No president in recent memory has tackled publicly the thorny subject of
removing the Confederate flag from state capitols across the country, but Obama
faced the flag issue head-on and talked about its racist symbolism. Roof was
driving a car with a symbol of the Confederate flag on the license plate before
he murdered nine black parishioners during a prayer service inside the church.
“Removing the flag from this state’s
capitol would not be an act of political correctness; it would not be an insult
to the valor of Confederate soldiers,” Obama said. “It would simply be an
acknowledgment that the cause for which they fought -- the cause of slavery --
was wrong -- -- the imposition of Jim Crow after the Civil War, the resistance
to civil rights for all people was wrong.”

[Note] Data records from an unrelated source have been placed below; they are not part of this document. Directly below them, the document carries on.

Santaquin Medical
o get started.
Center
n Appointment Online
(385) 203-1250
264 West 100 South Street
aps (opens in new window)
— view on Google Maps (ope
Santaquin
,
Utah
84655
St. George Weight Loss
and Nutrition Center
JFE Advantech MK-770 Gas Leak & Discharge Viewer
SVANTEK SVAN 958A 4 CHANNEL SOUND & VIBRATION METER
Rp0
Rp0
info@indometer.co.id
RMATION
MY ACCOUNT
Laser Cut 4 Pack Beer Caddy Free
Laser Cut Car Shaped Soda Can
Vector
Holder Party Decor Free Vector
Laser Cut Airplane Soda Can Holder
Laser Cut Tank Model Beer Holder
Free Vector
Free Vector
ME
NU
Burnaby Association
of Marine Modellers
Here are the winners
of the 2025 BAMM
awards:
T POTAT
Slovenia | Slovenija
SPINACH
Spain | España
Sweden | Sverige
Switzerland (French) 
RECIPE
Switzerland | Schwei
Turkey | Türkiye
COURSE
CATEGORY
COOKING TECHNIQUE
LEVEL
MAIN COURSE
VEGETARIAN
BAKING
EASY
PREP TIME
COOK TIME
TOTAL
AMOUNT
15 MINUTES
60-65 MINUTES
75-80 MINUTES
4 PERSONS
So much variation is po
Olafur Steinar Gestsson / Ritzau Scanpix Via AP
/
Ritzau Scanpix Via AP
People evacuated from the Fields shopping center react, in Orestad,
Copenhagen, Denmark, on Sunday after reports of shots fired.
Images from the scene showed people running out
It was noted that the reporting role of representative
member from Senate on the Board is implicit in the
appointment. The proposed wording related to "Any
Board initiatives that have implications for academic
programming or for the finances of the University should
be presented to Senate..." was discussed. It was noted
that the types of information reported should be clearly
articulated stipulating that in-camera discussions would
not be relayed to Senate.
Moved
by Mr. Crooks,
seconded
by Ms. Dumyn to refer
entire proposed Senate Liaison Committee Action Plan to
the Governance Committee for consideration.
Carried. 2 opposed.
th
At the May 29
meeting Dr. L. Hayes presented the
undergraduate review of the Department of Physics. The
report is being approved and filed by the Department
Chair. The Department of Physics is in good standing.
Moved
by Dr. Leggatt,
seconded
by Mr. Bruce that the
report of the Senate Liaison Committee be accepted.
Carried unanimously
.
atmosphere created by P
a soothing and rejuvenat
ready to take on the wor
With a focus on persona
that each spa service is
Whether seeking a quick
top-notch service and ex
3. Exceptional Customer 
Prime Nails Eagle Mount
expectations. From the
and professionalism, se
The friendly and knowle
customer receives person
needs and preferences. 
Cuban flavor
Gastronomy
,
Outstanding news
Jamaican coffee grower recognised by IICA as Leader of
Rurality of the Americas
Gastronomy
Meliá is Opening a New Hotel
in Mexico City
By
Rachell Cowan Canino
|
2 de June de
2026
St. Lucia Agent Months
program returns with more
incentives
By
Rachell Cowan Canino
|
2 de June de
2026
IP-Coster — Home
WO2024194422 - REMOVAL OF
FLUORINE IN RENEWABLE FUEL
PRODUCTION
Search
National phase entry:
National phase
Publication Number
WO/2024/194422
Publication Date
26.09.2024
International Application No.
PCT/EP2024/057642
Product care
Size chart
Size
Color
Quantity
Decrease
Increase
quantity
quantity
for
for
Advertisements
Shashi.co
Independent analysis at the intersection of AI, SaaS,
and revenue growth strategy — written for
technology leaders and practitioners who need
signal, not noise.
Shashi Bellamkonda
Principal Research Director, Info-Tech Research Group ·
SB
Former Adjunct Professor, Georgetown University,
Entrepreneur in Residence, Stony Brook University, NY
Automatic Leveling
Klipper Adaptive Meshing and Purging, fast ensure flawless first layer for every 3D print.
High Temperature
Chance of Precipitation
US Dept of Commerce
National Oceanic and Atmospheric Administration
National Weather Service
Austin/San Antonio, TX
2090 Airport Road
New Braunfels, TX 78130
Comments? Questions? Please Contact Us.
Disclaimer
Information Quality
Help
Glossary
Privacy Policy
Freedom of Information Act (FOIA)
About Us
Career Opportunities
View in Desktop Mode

The president clearly has a God-given
purpose. He even felt compelled to break into an acapella rendition of “Amazing Grace” that
brought everyone to their feet.
“None of us can or should expect a
transformation in race relations overnight,” Obama said. “Every time something
like this happens, somebody says we have to have a conversation about race. We
talk a lot about race. There’s no shortcut. And we don’t need more talk.”
A day before his eulogy, Obama returned
a draft of his remarks to White House aides with many revisions and reflections
which he scribbled on a yellow legal pad to include his own thoughts and views
about race and religion.
It was a profound, soul-stirring
message I suspect was as much for America as it was for the president himself.